Equally erroneous is Mr. Jones's argument that there is a “legislative presumption of agency records preparation” in the Open Records Act. Mr. Jones argues:

Kentucky courts have directed that the preambles to the Open Records and Open Meetings laws are dispositive in adducing legislative intents, where the prospective legislative presumption contained in the Open Records preamble is: records will arise for public “access” containing “information . . . on the conduct of the public's business.” The legislature twice gives notice on what it includes in “the public's business,” where it enacted the phrase “essential functions of the agency” (KRS 61.872(6)), KRS 61.876(1)). The legislature then with clarity notices to all parties its presumption that “documentation[s] . . . are prepared . . . [and] retained” by public agencies (KRS 61.870(2)). In construing legislative presumptive intent, rules of construction compel us to read purposeful meaning into the present tense of “are,” and that “documentation” envisions “evidence” or “substantiation” (Webster's Dictionary) of each agency's preambled “conduct.”

Contrary to Mr. Jones's belief, the legislative presumption of records preparation is found in Chapter 171 of the Kentucky Revised Statutes, relating to state archives and records, and in particular KRS 171.640, which requires “[t]he head of each state or local agency [to] cause to be made and preserved records containing adequate and proper documentation of the organizational functions, policies, decisions, procedures, and essential transactions of the agency. . . .”

The cited provisions of the Open Records Act are inapposite. KRS 61.872(6) provides:

If the application places an unreasonable burden in producing public records or if the custodian has reason to believe that repeated requests are intended to disrupt other essential functions of the public agency, the official custodian may refuse to permit inspection of the public records or mail copies thereof. However, refusal under this section shall be sustained by clear and convincing evidence. [Emphasis added.]

KRS 61.876(1) provides:

(1) Each public agency shall adopt rules and regulations in conformity with the provisions of KRS 61.870 to 61.884 to provide full access to public records, to protect public records from damage and disorganization, to prevent excessive disruption of its essential functions, to provide assistance and information upon request and to insure efficient and timely action in response to application for inspection. . . .

(Emphasis added.) In both provisions, the General Assembly attempts to insure that agency business will not be disrupted by extreme and unreasonable open records demands. Neither provision is directed at preparation of records reflecting the agency's essential functions. This would appear to be yet another invitation to this office to render a decision on the issue of records creation. We have expressly declined this invitation on more than one occasion, and will continue to do so. See, e.g., 95-ORD-48, p. 4. (holding that “the Attorney General is not empowered to order an agency to create records, or to declare its failure to do so a subversion of the intent of the Open Records Act.”

Public agencies are not required to sustain their denials based on the nonexistence of records by clear and convincing evidence “where the act presumes that the sought record was `prepared' and is `maintained' by the agency . . . ,” because records are not “presumed-to-exist” by virtue of the Open Records Act. (Emphasis in original.) As noted, what we have required of agencies, and will continue to require of agencies, if they base their denials on the nonexistence of the records sought, is that they document what efforts were made to locate the record. If, on appeal, this office finds that the agencies made a good faith effort to conduct a search using methods which could reasonably be expected to produce the records requested, we will conclude that the agencies adequately searched for the record under the standard articulated in 95-ORD-96.

Job A ->
Rewrite the part of the passage on Kentucky's Open Records Act that opens with the words containing "(1) Each public" and closes with "inspection. . . .", putting "core functions" in place of "essential functions".
Job B ->
Carry on the passage on Kentucky's Open Records Act from its final sentence.
None of the items are needed here.

Stored records ->
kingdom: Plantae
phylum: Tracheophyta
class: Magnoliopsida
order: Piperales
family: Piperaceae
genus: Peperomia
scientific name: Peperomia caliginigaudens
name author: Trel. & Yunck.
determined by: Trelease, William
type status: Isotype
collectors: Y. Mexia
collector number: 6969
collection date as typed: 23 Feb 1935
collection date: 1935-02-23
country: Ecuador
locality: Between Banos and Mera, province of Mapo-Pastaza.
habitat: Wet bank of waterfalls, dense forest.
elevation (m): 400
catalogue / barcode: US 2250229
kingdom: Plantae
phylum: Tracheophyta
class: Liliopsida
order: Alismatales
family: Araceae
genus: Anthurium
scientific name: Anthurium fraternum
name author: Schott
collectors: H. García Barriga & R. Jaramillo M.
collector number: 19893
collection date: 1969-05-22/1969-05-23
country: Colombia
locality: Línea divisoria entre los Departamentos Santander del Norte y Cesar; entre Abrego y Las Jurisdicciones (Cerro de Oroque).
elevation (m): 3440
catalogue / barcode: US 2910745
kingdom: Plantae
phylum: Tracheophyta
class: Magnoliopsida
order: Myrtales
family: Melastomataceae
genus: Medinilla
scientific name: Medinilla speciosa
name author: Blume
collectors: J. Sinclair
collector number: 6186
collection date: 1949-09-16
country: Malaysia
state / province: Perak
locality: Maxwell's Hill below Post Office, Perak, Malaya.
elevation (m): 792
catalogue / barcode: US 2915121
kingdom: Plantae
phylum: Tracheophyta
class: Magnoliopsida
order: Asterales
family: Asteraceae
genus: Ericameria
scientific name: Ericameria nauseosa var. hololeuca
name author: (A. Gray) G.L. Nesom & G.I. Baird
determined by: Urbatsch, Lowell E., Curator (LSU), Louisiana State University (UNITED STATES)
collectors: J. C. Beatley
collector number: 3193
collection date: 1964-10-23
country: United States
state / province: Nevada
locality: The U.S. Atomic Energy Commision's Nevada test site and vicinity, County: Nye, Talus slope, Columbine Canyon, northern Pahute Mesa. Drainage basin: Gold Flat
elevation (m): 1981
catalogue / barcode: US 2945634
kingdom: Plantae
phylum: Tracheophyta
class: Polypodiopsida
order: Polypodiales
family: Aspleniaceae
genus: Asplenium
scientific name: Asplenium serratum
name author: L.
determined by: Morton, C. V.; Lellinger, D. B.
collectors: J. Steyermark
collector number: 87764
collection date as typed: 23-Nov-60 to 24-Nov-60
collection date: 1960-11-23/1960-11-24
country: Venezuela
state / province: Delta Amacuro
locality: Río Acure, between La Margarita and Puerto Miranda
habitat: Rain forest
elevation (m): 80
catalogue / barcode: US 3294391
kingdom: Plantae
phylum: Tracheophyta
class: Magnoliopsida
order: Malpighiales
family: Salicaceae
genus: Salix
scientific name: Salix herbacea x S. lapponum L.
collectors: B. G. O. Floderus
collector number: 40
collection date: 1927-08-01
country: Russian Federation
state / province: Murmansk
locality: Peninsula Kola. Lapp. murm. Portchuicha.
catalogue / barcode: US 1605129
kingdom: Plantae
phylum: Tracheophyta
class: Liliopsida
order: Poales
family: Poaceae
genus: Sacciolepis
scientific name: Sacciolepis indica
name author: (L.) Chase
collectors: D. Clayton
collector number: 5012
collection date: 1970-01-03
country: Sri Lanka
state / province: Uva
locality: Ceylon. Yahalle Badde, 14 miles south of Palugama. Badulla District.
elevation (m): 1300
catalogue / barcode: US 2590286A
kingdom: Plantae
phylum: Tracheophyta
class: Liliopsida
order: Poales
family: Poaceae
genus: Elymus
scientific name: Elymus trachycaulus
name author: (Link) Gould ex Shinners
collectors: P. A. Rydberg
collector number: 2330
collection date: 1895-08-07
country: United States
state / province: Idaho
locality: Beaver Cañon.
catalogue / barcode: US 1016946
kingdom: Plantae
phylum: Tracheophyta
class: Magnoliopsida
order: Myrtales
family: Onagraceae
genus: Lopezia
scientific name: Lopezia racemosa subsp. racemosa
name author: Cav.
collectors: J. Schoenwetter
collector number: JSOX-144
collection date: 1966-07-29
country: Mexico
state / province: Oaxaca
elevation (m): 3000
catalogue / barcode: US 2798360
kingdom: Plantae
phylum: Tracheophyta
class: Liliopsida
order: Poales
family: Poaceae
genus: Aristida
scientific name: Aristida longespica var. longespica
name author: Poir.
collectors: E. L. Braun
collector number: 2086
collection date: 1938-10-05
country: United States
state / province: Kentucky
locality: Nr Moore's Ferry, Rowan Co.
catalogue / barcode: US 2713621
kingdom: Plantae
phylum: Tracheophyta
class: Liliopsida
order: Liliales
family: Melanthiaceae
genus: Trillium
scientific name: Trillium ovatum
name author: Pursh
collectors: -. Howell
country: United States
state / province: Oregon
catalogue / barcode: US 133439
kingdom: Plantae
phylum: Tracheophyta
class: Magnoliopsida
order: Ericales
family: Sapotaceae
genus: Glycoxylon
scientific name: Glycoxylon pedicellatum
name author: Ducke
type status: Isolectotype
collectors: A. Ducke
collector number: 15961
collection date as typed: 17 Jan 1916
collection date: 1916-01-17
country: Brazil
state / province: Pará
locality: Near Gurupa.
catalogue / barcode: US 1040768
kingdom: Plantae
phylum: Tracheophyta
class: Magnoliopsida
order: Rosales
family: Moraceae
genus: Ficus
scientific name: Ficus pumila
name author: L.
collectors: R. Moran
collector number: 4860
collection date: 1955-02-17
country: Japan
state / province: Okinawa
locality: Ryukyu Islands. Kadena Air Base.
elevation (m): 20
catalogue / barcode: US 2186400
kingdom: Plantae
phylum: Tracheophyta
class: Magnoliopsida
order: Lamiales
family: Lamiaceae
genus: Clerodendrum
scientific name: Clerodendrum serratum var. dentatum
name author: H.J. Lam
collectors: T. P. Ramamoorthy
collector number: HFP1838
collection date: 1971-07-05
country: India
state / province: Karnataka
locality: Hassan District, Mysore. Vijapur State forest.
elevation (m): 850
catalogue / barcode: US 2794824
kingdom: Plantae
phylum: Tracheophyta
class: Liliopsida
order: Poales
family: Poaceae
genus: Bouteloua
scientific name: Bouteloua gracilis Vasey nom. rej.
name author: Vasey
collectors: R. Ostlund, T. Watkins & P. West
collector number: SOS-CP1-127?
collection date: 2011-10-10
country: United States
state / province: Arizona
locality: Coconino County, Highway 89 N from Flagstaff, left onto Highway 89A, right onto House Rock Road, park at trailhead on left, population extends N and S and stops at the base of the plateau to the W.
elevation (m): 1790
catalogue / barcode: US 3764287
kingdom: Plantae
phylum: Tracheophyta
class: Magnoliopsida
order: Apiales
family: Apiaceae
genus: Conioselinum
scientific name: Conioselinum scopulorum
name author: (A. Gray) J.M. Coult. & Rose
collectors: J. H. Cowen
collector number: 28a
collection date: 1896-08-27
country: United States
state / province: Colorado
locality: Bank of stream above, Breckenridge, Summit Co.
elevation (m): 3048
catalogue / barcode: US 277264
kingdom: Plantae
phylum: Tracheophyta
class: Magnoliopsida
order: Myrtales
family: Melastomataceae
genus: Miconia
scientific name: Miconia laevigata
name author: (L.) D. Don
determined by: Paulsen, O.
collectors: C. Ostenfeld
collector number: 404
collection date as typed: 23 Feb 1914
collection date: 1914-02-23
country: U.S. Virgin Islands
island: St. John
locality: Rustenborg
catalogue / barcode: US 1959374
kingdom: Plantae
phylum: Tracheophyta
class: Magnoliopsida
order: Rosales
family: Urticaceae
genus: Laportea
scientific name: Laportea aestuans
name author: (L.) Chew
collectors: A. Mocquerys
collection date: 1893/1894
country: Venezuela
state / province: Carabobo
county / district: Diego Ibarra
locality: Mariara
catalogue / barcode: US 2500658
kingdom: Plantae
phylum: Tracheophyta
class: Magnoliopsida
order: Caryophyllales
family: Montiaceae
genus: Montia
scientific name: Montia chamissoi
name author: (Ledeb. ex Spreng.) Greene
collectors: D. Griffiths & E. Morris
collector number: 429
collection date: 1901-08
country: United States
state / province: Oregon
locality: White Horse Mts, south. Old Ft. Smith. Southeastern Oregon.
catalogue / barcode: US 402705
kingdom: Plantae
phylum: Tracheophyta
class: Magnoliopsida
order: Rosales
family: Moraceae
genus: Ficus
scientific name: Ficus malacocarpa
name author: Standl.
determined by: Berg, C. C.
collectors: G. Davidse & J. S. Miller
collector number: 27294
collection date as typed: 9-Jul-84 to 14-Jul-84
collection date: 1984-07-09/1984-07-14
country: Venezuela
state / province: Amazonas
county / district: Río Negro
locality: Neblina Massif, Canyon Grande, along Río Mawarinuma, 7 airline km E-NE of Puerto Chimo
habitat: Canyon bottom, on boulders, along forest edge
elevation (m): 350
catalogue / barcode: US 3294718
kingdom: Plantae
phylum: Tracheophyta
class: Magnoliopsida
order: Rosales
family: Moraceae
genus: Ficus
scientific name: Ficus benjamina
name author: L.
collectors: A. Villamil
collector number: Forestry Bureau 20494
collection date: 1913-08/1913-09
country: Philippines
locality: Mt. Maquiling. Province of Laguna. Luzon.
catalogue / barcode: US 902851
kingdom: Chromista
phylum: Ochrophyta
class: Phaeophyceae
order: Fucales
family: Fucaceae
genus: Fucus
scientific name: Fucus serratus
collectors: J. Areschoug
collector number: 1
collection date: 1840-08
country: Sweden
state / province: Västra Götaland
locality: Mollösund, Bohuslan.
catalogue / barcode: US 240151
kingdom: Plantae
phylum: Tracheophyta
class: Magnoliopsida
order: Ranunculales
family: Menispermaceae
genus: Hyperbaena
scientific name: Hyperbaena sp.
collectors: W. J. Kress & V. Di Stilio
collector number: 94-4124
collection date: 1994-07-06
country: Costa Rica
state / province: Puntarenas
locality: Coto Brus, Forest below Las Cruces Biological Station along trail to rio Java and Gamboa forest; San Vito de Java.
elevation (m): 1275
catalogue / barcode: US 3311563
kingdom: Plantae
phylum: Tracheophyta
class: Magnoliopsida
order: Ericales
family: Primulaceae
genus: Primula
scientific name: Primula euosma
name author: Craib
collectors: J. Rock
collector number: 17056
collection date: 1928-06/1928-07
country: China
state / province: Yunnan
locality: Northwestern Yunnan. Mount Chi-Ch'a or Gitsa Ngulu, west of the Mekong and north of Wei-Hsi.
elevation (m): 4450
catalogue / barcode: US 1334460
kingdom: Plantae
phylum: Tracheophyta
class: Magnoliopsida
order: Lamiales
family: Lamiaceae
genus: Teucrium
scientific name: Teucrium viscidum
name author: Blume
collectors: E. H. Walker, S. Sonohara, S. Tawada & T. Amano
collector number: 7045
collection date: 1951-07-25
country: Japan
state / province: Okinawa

Exercise output A ->
(1) Each public agency shall adopt rules and regulations in conformity with the provisions of KRS 61.870 to 61.884 to provide full access to public records, to protect public records from damage and disorganization, to prevent excessive disruption of its core functions, to provide assistance and information upon request and to insure efficient and timely action in response to application for inspection. . . .

Exercise output B ->
Although its initial response to Mr. Jones was deficient in failing to describe the efforts made to locate the president's formal delegation of authority relative to the Senate Council, the University of Kentucky corrected this deficiency in its supplemental response. [6] Mr. DeBin described the University's efforts to locate such a document in the Senate office and the President's office, and its ultimate conclusion that no University president had ever delegated in writing the chairmanship of the Senate to another person. On this basis, the University concluded that no record exists which satisfied that portion of Mr. Jones's request. Because we believe that the search method used by the University, although unsuccessful, could reasonably have been expected to produce the record requested, and that it expended reasonable efforts to locate the record, we conclude that the University of Kentucky's search was adequate under the standard articulated in 95-ORD-96.

UNIVERSITY'S FAILURE TO HONOR OPEN RECORDS REQUEST/OPEN MEETINGS REMEDY

Mr. Jones next appeals the University's failure to honor his request for records that he asked be forwarded to the Office of Legal Counsel as part of an Open Meetings Act proposed remedy. The University initially responded that the purpose of the Open Records Act was not to require it to provide documents to other University units, but to make documents available to an applicant upon receipt of a proper open records request. Mr. DeBin reiterated this view in his February 12 supplemental response, noting that the University never considered Mr. Jones's request that certain records be sent to the University's legal office to be a proper request. In his response, Mr. DeBin agreed to make the records which were sent to his office at Mr. Jones's request available to him upon presentation of an open records request. We do not believe that the University's actions violated the provisions of the Open Records Act.

KRS 61.872 speaks generally to the mandate of the Open Records Act. That statute provides, in relevant part:

(1) All public records shall be open for inspection by any person, except as otherwise provided by KRS 61.870 to 61.884, and suitable facilities shall be made available by each public agency for the exercise of this right. No person shall remove original copies of public records from the offices of any public agency without the written permission of the official custodian of the record.

(2) Any person shall have the right to inspect public records. The official custodian may require written application, signed by the applicant and with his name printed legibly on the application, describing the records to be inspected. The application shall be hand delivered, mailed, or sent via facsimile to the public agency.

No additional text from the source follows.